Giorgio Hypnos – The Thing That Asks for Milk (страница 2)
“Sir. Leave the room. Now.”
“Wait, I—” He lifted the camera as if it were his right.
“Faster, sir.”
He caught Kate’s face—for one second. She turned her head and looked at him like she wanted to remember. There was more calm in her eyes than there was in him.
The door shut in front of him with a soft click, like a lock on a cage.
He was left in the corridor with the camera in his hand, and the camera kept recording—his shaking fingers, the white wall, the strip of light under the door.
He didn’t stop the recording.
After that, there were a lot of things he didn’t “turn off.”
***
After that, everything turned into mosaic fragments that wouldn’t fit into any sequence.
A doctor with a tired face. The words: “We’re sorry. We did everything.” A plastic cup of water he couldn’t bring to his mouth—he dropped it, splashing not only himself but the doctor’s blue gown.
Cold, shaking hands, and a stuttering voice that had gone suddenly hoarse. Black-and-white shorts flickered through his mind: a conversation in an office, signatures, stamps, documents being pushed into his disobedient hands.
He signed without looking, barely reading—he wanted to run from the text too badly.
All that remained in his head was: “I had a child… and he died.” And: “Kate is gone.” He repeated it to himself as if the right wording could keep the world from coming apart.
When they gave him his things back, he found the action camera in the bag. It was off; the red indicator blinked—the battery had died. He thought, I need to erase it.
***
Then there was the funeral. Then the house, where there was suddenly too much space.
Then—the first bottle.
Not for pleasure. For sleep. To close his eyes and not see that corridor outside the room, that door, that pause before the cry.
He was a wine critic, a man who could tell by smell whether a wine had been stored right, where the cork had failed, where the taste had “broken.” And now he drank cheap whiskey from the local grocery store because its taste demanded no attention—it just burned and erased whatever it could.
The first days he still tried to live “like before.” He got up, brushed his teeth, shaved, opened his laptop, pulled up his database—neat fields, sorting, and edited notes.
But all of it belonged to someone else’s life.
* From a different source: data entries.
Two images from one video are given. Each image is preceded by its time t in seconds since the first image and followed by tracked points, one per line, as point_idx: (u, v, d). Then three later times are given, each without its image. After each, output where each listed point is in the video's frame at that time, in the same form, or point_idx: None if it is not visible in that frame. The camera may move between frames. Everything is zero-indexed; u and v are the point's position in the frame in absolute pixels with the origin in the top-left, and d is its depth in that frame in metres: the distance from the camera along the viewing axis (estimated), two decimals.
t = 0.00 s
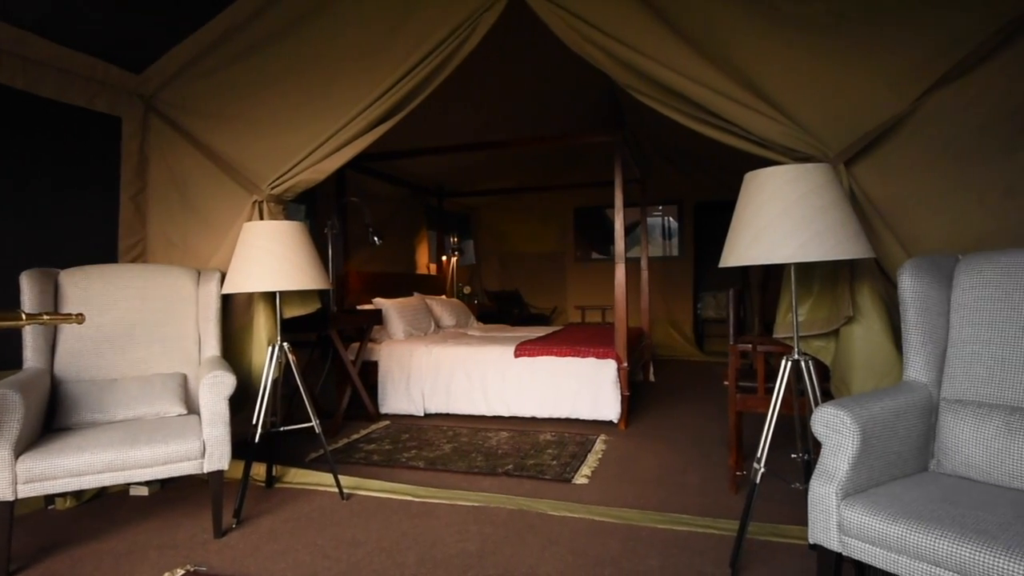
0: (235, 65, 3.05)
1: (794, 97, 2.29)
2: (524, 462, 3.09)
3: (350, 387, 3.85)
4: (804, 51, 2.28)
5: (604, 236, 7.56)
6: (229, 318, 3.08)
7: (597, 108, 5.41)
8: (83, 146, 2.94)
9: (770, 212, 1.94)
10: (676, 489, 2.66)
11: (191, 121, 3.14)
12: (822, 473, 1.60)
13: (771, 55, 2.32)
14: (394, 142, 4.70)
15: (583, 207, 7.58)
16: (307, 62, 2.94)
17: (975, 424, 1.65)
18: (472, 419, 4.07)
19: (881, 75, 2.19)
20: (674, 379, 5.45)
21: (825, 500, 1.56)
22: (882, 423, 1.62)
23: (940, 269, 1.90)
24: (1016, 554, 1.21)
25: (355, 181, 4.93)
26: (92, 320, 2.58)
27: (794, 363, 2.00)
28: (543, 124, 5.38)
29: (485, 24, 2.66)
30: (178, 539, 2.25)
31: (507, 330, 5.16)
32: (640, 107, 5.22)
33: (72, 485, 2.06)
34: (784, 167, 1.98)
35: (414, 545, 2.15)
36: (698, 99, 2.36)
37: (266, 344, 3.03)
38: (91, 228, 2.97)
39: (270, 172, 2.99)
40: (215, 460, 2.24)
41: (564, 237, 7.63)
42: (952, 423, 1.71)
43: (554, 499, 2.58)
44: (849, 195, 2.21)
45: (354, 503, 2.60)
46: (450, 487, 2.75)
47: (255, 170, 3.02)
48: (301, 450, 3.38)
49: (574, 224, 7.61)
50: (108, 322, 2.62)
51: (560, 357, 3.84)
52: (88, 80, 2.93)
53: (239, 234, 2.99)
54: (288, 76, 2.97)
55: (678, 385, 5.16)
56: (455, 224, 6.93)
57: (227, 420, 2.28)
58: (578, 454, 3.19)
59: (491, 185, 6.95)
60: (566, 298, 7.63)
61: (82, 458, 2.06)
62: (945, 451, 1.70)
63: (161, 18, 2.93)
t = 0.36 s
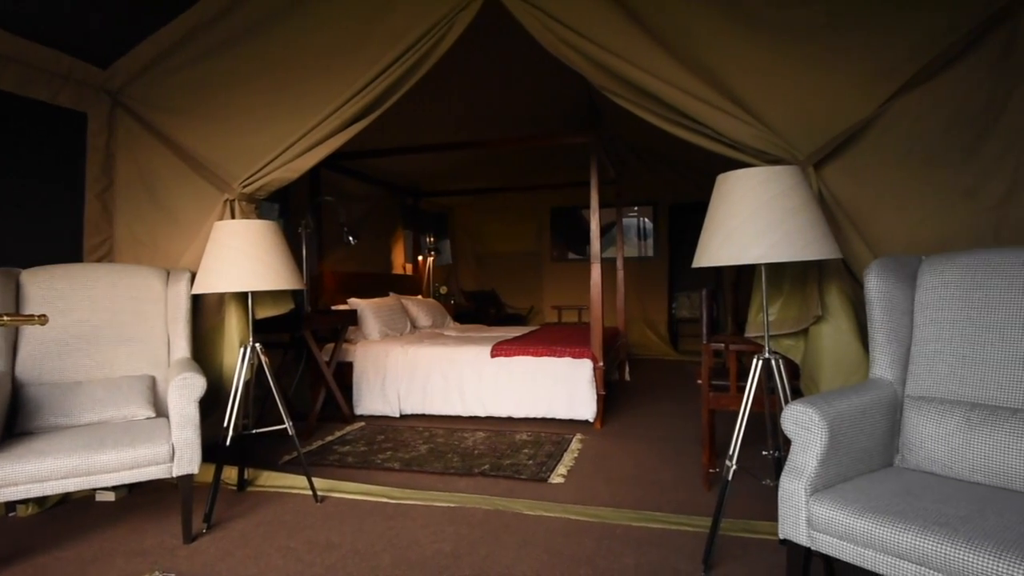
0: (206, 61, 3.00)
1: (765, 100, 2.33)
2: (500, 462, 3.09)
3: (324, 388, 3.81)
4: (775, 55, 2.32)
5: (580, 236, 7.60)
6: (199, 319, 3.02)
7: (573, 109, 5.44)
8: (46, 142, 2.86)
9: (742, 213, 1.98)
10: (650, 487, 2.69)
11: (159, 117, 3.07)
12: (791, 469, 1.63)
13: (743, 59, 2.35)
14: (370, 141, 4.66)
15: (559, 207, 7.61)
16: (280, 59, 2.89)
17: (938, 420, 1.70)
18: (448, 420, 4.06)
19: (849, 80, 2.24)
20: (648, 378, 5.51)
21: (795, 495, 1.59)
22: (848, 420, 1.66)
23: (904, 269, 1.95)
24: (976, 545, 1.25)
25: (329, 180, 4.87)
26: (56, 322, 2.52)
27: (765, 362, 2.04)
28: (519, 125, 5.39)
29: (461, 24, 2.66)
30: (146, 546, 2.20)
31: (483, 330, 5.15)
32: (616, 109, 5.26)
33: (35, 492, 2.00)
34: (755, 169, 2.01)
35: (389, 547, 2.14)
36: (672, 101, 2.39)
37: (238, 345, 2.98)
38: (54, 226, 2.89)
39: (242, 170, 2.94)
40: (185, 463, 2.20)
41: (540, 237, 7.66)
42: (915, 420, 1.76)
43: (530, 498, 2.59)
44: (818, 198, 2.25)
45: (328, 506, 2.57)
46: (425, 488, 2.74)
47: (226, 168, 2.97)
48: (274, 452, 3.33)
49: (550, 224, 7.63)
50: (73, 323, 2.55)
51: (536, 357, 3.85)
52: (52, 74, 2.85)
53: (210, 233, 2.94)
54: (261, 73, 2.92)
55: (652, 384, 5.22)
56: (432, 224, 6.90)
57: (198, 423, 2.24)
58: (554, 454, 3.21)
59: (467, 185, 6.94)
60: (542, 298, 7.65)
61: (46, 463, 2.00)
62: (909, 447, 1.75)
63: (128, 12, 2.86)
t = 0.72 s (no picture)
0: (170, 55, 2.92)
1: (733, 104, 2.37)
2: (472, 462, 3.08)
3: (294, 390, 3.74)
4: (742, 60, 2.36)
5: (552, 237, 7.63)
6: (163, 320, 2.95)
7: (545, 109, 5.46)
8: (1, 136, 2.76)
9: (710, 215, 2.01)
10: (621, 486, 2.72)
11: (121, 113, 2.98)
12: (757, 466, 1.66)
13: (712, 62, 2.39)
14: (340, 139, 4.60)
15: (532, 208, 7.63)
16: (248, 54, 2.84)
17: (896, 416, 1.75)
18: (420, 421, 4.04)
19: (813, 85, 2.29)
20: (620, 377, 5.55)
21: (760, 491, 1.62)
22: (811, 416, 1.70)
23: (865, 270, 2.01)
24: (932, 537, 1.30)
25: (299, 178, 4.80)
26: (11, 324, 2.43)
27: (732, 360, 2.07)
28: (492, 125, 5.39)
29: (432, 22, 2.64)
30: (106, 554, 2.13)
31: (456, 330, 5.14)
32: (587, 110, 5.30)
33: None
34: (722, 172, 2.05)
35: (359, 550, 2.12)
36: (642, 103, 2.41)
37: (204, 347, 2.91)
38: (9, 224, 2.79)
39: (207, 168, 2.87)
40: (148, 468, 2.14)
41: (513, 237, 7.67)
42: (875, 416, 1.81)
43: (502, 498, 2.59)
44: (784, 200, 2.30)
45: (297, 509, 2.53)
46: (397, 490, 2.72)
47: (192, 165, 2.91)
48: (241, 456, 3.26)
49: (523, 225, 7.65)
50: (30, 325, 2.47)
51: (508, 357, 3.86)
52: (6, 66, 2.75)
53: (174, 232, 2.86)
54: (228, 68, 2.86)
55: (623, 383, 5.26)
56: (404, 224, 6.85)
57: (161, 427, 2.18)
58: (526, 453, 3.21)
59: (440, 184, 6.91)
60: (514, 298, 7.66)
61: None
62: (870, 442, 1.80)
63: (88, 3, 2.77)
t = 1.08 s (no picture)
0: (134, 49, 2.84)
1: (703, 107, 2.41)
2: (446, 463, 3.07)
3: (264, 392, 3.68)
4: (713, 63, 2.40)
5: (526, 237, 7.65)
6: (127, 322, 2.87)
7: (519, 109, 5.47)
8: None
9: (680, 216, 2.04)
10: (594, 484, 2.74)
11: (82, 108, 2.90)
12: (726, 463, 1.69)
13: (683, 65, 2.42)
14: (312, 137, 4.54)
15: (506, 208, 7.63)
16: (216, 49, 2.78)
17: (860, 412, 1.80)
18: (393, 422, 4.01)
19: (781, 89, 2.34)
20: (593, 377, 5.59)
21: (729, 487, 1.65)
22: (778, 414, 1.74)
23: (830, 270, 2.06)
24: (893, 530, 1.34)
25: (269, 176, 4.72)
26: None
27: (702, 359, 2.11)
28: (465, 124, 5.38)
29: (406, 21, 2.62)
30: (66, 562, 2.07)
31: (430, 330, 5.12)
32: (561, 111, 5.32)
33: None
34: (693, 173, 2.08)
35: (331, 553, 2.09)
36: (615, 105, 2.43)
37: (170, 349, 2.84)
38: None
39: (174, 165, 2.81)
40: (111, 473, 2.08)
41: (487, 237, 7.66)
42: (840, 412, 1.85)
43: (476, 498, 2.58)
44: (753, 201, 2.34)
45: (268, 513, 2.48)
46: (370, 492, 2.69)
47: (158, 163, 2.84)
48: (209, 460, 3.20)
49: (497, 225, 7.65)
50: None
51: (482, 357, 3.86)
52: None
53: (138, 231, 2.79)
54: (195, 63, 2.80)
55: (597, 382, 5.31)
56: (377, 223, 6.79)
57: (125, 431, 2.13)
58: (500, 453, 3.21)
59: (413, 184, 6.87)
60: (489, 298, 7.66)
61: None
62: (835, 438, 1.84)
63: None
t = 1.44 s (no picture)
0: (98, 42, 2.76)
1: (676, 108, 2.44)
2: (420, 463, 3.06)
3: (234, 394, 3.61)
4: (686, 65, 2.43)
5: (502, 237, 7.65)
6: (91, 323, 2.79)
7: (494, 109, 5.47)
8: None
9: (653, 217, 2.06)
10: (569, 483, 2.75)
11: (43, 102, 2.80)
12: (697, 460, 1.71)
13: (657, 67, 2.45)
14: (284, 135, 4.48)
15: (482, 208, 7.62)
16: (185, 43, 2.72)
17: (826, 409, 1.84)
18: (367, 423, 3.97)
19: (751, 92, 2.39)
20: (568, 376, 5.62)
21: (700, 484, 1.67)
22: (748, 412, 1.77)
23: (799, 270, 2.10)
24: (857, 523, 1.37)
25: (240, 174, 4.64)
26: None
27: (674, 358, 2.13)
28: (440, 124, 5.36)
29: (380, 18, 2.60)
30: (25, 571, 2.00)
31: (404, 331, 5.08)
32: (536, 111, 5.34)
33: None
34: (665, 175, 2.10)
35: (303, 557, 2.06)
36: (589, 106, 2.45)
37: (135, 351, 2.77)
38: None
39: (141, 162, 2.75)
40: (72, 479, 2.03)
41: (462, 237, 7.65)
42: (807, 409, 1.89)
43: (450, 499, 2.58)
44: (723, 203, 2.38)
45: (238, 517, 2.44)
46: (343, 494, 2.66)
47: (123, 160, 2.77)
48: (177, 464, 3.13)
49: (472, 225, 7.64)
50: None
51: (457, 357, 3.85)
52: None
53: (103, 230, 2.71)
54: (163, 57, 2.73)
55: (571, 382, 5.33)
56: (351, 223, 6.72)
57: (89, 435, 2.07)
58: (475, 454, 3.21)
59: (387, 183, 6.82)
60: (464, 298, 7.64)
61: None
62: (802, 435, 1.88)
63: None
His own life had vanished.
The action camera lay on a kitchen shelf beside its charging base. He put it on the charger because that was what he always did.
The router blinked in the corner. A radio on the windowsill muttered something about traffic and the weather. And all of it—light, electricity, sound—kept the house in a state of “normal.”
Leo’s brain tried to live normally during the day, but almost every evening his thoughts carried him into the dark, and he left the empty house for another dose of whiskey.
***
He tossed and turned, slipping in and out of dreams he couldn’t remember. And then the pain came.
Not physical. The kind that lives under your ribs like a cold piece of metal, and if you breathe too deep, it cuts you from the inside.
He sat up and swung his legs to the floor. Somewhere in the kitchen a clock ticked. Tick. Tick. Tick—like the steps of a midwife walking away down the maternity-ward corridor. In his head, flashes of that night ran again.
“We’re sorry…” the doctor had said then, and the word fell onto the tiled floor like a shattered cup.
Sorry about what? Sorry about the woman he would never see again? Or about the baby they hadn’t even had time to name?
He got up, went to the bathroom, splashed water on his face. In the mirror—stubble, red eyes, skin a shade darker from exhaustion.
On his wrist was a fresh scratch.
He didn’t remember where it came from. Maybe last night, when he was swaying around the yard, he snagged himself on a nail in the fence. Maybe he dropped a bottle and picked up the shards. The scratch was long, ragged, swollen.
“Like everything else in my life,” he thought. “Ragged.”
Near the couch he found what was left of the whiskey and took a swallow. The alcohol spread down his throat, burned, and his head got quieter—not better, but quieter, as if someone had turned down the radio that played the same word around the clock: too late.
Chapter 3
A couple of weeks later, one evening, Leo came back from the store with a grocery bag that held a lot more alcohol than groceries, and he saw a shoebox on the threshold of his house. He swayed a little from what he’d already had to drink that night.
He set the bag down on the porch beside him and bent toward the box, listening. Something moved inside.
Leo jerked back and scanned the area, trying to make out in the dark who’d decided to mess with him, and why they’d left this box.
The street was empty. Dusk lay over the scattered leaves like a dirty bluish film. Somewhere in the distance a car went by.